My mom has always been a person I’ve admired. Arguably one of the smartest women I’ve ever met, she made being a mom and having a kick ass career something that looked easy when I was growing up. It was only years later with my own children that I realized the struggle she faced and how much grace she held to make it look easy. Never missing a game or a dance recital, putting homemade and nutritious food on the table each morning and night, all while holding down 60 hour work weeks, she was superwoman.
In the business world, she was a force, often in fields dominated by men. I remember her telling me of working for Lee Iacocca early in her career when he was with Ford Motor Company and how during a meeting she defied the automobile icon directly.
She says, “He was unhappy with the production numbers at Claycomo, MO plant and looking directly at me, I was the only woman in the room, he said, ‘I think it’s time for you to leave.’” She was shocked at the request.
Iacoca’s reason for asking her to leave, “I am going to swear, and I don’t want to do that in front of a woman.”
In a roomful of men she wouldn’t’ allow herself to be different, regardless of his intention. She told him, “No, I’m fine.” She laughs recalling that her boss looked at her like she had two heads at her defiance of the man in charge.
“I stayed. He swore.” She explains with a smile.
As I’ve grown up, she’s never ceased to amaze me at what she can accomplish. This past weekend was no exception.
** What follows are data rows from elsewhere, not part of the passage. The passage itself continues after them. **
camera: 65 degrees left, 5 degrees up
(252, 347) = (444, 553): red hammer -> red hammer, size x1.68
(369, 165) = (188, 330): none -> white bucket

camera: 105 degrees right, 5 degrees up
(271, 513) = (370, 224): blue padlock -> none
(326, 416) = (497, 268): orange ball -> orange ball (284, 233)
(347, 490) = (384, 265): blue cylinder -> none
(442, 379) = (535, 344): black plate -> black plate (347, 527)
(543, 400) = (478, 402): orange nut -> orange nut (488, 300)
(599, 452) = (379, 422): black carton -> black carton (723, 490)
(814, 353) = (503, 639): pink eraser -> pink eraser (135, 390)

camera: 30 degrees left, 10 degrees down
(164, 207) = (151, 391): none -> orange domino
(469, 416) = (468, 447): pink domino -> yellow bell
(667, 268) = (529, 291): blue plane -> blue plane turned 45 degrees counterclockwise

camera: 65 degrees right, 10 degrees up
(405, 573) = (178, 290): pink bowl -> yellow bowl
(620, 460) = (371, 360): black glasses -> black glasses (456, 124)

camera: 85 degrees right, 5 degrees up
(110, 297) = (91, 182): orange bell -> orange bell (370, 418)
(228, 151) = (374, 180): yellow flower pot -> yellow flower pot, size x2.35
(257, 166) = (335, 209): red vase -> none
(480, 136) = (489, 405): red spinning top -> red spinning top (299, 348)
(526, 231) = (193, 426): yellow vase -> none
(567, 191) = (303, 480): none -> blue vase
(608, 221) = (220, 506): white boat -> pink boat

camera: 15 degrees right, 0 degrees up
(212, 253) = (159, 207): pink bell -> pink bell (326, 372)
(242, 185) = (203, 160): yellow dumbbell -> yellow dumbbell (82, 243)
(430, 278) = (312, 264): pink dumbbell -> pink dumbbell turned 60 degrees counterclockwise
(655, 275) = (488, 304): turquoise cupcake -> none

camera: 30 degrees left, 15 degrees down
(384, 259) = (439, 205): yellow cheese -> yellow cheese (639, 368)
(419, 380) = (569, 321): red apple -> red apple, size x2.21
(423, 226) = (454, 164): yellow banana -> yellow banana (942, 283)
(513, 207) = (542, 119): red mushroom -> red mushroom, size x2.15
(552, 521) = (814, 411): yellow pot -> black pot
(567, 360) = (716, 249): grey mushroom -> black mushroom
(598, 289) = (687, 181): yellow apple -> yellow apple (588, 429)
Just a week inside of being over a debilitating bout with pneumonia and coming off a season ending stress fracture, she finished her first half marathon in under 2:45 minutes yesterday finishing 53rd in her age group.
No small feat for a woman who has never run more than six miles, who had not run outside since August 2011, and who even the day before the race was having lung trouble post-pneumonia. She registered six days before the event, at my insistence and calmly, and coolly we towed the line at the First Watch Sarasota Half Marathon and took off in the dark with 3,000 other runners. She was undaunted on the outside of the task that lay ahead. We watched the sunrise over the Gulf of Mexico, she battled for 12 miles by my side in good spirits and never without a smile. I lost her just past mile 12 and went ahead finishing just three minutes ahead of her. I watched her cross the finish line more than fifteen minutes inside her goal of three hours earning her first half mary hardware.
We didn’t run alone, our pacer Marisela (a marathon veteran 41 times over) who we stuck by for 11 miles was extraordinary and in our group ran two eleven year old girls one of whom would finish side by side with her older sister, just 13 in 2 hours and 40 minutes. And another 11 year old girl who would finish her first half marathon alone, chicking her dad shortly after the start. Mothers, daughters, sisters, and best friends crossed the line in a race comprised of 65% females.
It was a memory I won’t soon forget alongside women, one in particular, my mother I am so very grateful for having in my life. I made a video for her, of our day and our run, a little Half Mary by the Gulf, 13.1 miles shared by mother and daughter and one finish that will last a lifetime.